Мы выныриваем из подземного перехода в духоту, чей-то потный грузный затылок, короткий звонок трамвая, в весь этот расплесканный мир, с недавних пор упакованный в серо-бордовый тротуарный гранит, выскобленные, опять разрисованные и снова выскобленные фасады и в это пыльное августовское безвременье. Дождь закончился сегодня на рассвете, и асфальт уже успел подсохнуть. Бабушкина кремовая шляпа, слегка помятая, плывет чуть ниже моего плеча. Бабушкина хрупкая рука вцепилась в мой локоть, и я снова узнаю эту крепкую хватку, в которой больше страха, чем строгости.
— Стой! Сейчас сорвешься вниз — костей не соберешь!
— А почему не соберешь?
— Потому что под обрывом высота двадцать метров как минимум! Течение подхватит — и унесет! Что я матери твоей скажу?
— Скажи, чтобы привезла еще тех карамелек, в виде подушечек…
— Мама встретит тебя?
— Что?
— Мама, говорю, встретит тебя?
— Может, встретит, а, может, нет.
— Поезд стоит одну минуту. Заранее к выходу подойди.
— Подойду…
Мы входим в вокзал, и бабушка ставит на ленту интроскопа свою маленькую сумочку, затем мы водружаем ее чемодан, а потом она, секунду подумав, зачем-то кладет на ленту еще и свою шляпу, и та уплывает за черную резиновую бахрому, а вылезает еще более мятой и немного посеревшей. Мы идем сквозь остекленный, увешанный эскалаторами вокзал, посреди которого еще не так давно торчал задумчивый белый ильич. Колеса чемодана катятся по гладкому отсвечивающему полу, издавая ровный гул. Шляпу бабушка несет в руках, прижимая ее к платью, как куклу или ребенка.

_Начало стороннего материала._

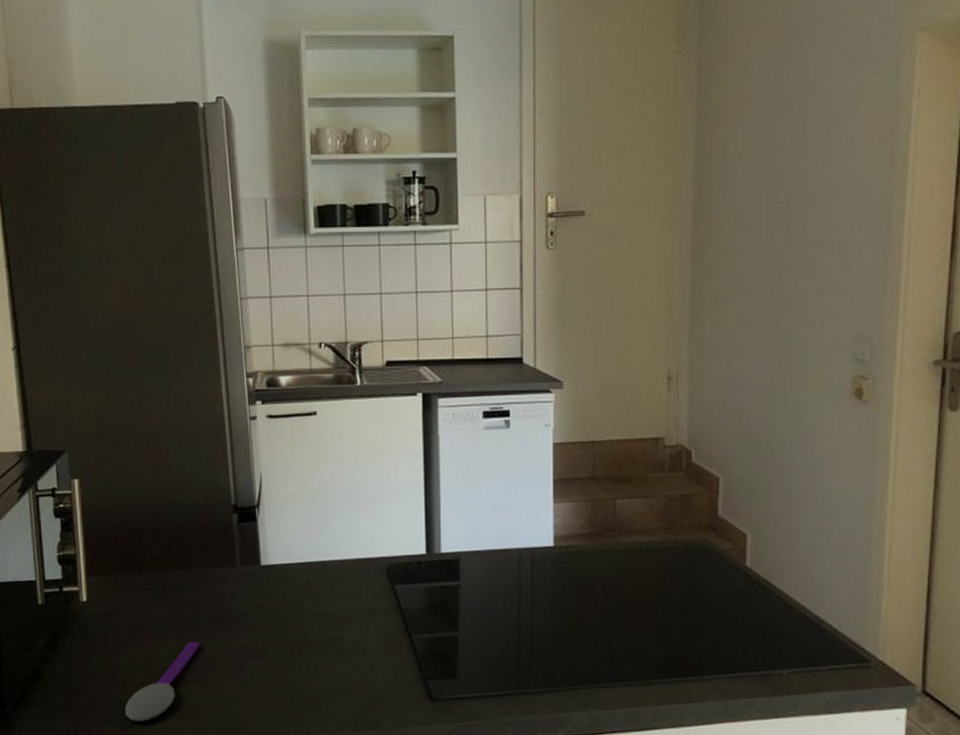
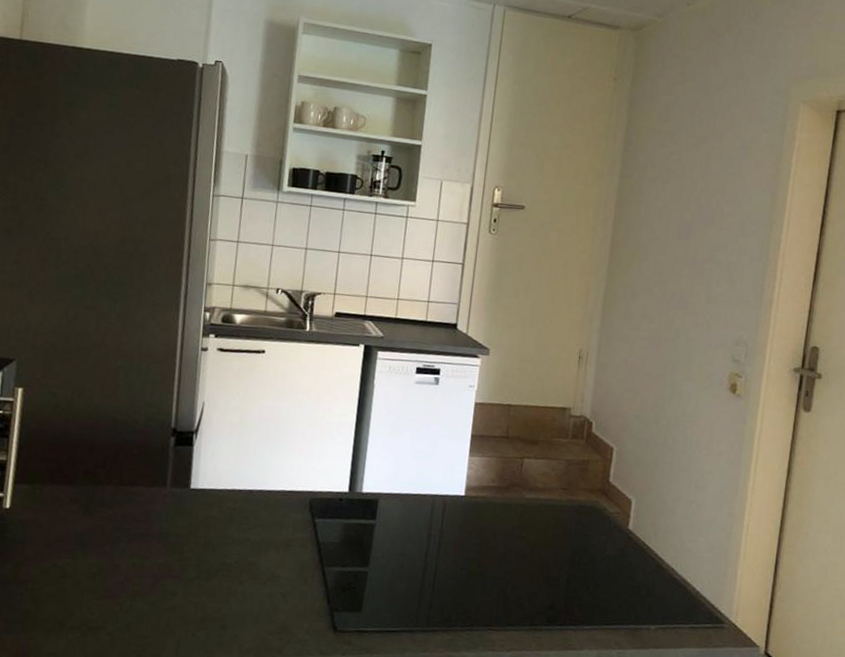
spoon: present [124,641,199,722] -> none [29,556,117,634]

— Никогда не любила Москву, — говорит бабушка. — Я, когда после войны ехала экзамены сдавать, у меня на этом вокзале девка чемодан сперла.
— И что там было?
— Платье было желтое с сиреневым. Мне прабабушка твоя его на шестнадцатилетие сшила.
— И ты не сдала экзамены…
— Нет, не сдала, — бабушка вздыхает так, что кажется, будто всхлипывает.
— Бабушка, а я тоже умру, как прабабушка Лиза?
— Какой там умрешь! Ты только жить начинаешь…
Я представляю себе, как через пару часов бабушка выйдет из округлого вагона-«метеора», из этого стеклянно-лампового будущего, в песчаное прошлое, в городок, спрятавшийся где-то на обочине главной дороги страны, в лесной тени мегаполисов, как спустится на песчаную улицу и пойдет мимо высунувшихся из-под земли труб теплотрассы и зарослей борщевика, мимо наглухо закрытых ворот хлебозавода, на котором она проработала не то тридцать, не то сорок лет, мимо неказистых ларьков, в которых — вчерашний хлеб, выцветшие шоколадки, застоявшееся пиво…
— Гошеньку-то почаще на ручки берите. Они ведь, маленькие, все на ручки хотят.
— Давай я чемодан отвезу вот в тот закуток около дверей, а то сверху ты его не снимешь… Маме привет передай.
И еще она несет измятую грязно-белую шляпу, прижимая к груди. Городок почти спит.